### Set of tasks
**1.** Using the kriging log below, say whether each statement agrees with it, answering yes or no and quoting the deciding words: (a) the cross-validation validated all 87 points; (b) the exported grid was written to montebea_1_14_mod_20.grd; (c) the saved model has an nvec of 12.
**2.** List every measure given in the cross-validation summary of the kriging log below, each with its value.

### Extract to read
Validating best model...
Starting Cross-Validation in 87 points...

--- CROSS-VALIDATION SUMMARY ---
Validated points: 85 / 87
Mean Absolute Error (MAE): 121.3317
Root Mean Square Error (RMSE): 167.1441
Correlation Coefficient: 0.7688

[OK] Saved: montebea_1_14.gck
     MAE: 121.33169956379052 | nork: 1 | nvec: 14


--> kg = Kgrid(kd, 0.0, 1000.0, 0.0, 1400.0, 500, 700)   # define estimation window and grid resolution (1000x1000)
--> kg.model = 20                                          # choose model
Exporting 500x700 grid in parallel to montebea_1_14_mod_20.grd...
Kriging: 100%|████████████████████████████████| 700/700 [00:12<00:00, 54.51it/s]
Export completed. Now writing metadata to montebea_1_14_mod_20.hdr...
Completed.
Completed. Data saved to montebea_1_14_mod_20.grd


--> gp = Gplot("montebea_1_12_mod_21")
montebea_1_12_mod_21 (1000x1000) grid successfully read

--> gp.contourd()

### Given entries
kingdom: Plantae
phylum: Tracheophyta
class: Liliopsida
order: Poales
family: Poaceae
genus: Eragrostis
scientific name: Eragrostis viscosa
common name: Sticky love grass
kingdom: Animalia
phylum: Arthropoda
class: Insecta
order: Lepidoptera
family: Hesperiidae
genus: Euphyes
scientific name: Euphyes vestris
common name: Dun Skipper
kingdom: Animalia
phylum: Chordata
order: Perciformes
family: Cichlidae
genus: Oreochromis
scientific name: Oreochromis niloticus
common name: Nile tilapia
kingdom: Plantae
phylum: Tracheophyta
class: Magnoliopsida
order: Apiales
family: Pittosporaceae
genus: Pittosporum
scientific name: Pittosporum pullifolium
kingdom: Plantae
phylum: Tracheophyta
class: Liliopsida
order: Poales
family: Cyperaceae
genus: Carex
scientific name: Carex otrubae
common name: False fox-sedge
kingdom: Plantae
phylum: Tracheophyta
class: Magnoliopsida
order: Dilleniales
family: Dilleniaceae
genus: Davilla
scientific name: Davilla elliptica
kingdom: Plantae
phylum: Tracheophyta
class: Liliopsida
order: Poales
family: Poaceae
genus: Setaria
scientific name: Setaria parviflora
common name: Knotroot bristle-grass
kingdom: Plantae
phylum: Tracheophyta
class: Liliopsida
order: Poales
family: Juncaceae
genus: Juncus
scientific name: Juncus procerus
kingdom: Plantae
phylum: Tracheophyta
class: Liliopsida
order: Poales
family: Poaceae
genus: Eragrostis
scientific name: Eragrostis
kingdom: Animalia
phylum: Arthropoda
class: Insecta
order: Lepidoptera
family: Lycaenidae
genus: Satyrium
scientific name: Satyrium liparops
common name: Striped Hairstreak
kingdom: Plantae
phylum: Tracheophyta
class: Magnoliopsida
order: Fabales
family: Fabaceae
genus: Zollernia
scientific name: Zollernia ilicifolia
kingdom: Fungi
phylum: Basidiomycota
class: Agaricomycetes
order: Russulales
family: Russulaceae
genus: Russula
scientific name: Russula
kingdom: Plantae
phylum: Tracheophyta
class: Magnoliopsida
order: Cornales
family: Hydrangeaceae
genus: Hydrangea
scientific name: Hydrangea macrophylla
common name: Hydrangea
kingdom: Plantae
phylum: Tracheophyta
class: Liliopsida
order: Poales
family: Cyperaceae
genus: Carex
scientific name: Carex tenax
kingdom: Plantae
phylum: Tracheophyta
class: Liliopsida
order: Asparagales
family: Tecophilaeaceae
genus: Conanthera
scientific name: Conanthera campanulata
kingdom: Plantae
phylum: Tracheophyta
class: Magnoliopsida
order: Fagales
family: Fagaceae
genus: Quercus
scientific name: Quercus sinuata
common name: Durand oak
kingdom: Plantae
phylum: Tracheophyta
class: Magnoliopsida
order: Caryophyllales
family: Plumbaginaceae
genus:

### Outputs by task
**1.**
(a) No: "Validated points: 85 / 87"
(b) Yes: "Data saved to montebea_1_14_mod_20.grd"
(c) No: "nvec: 14"

**2.**
- Validated points: 85 / 87
- Mean Absolute Error (MAE): 121.3317
- Root Mean Square Error (RMSE): 167.1441
- Correlation Coefficient: 0.7688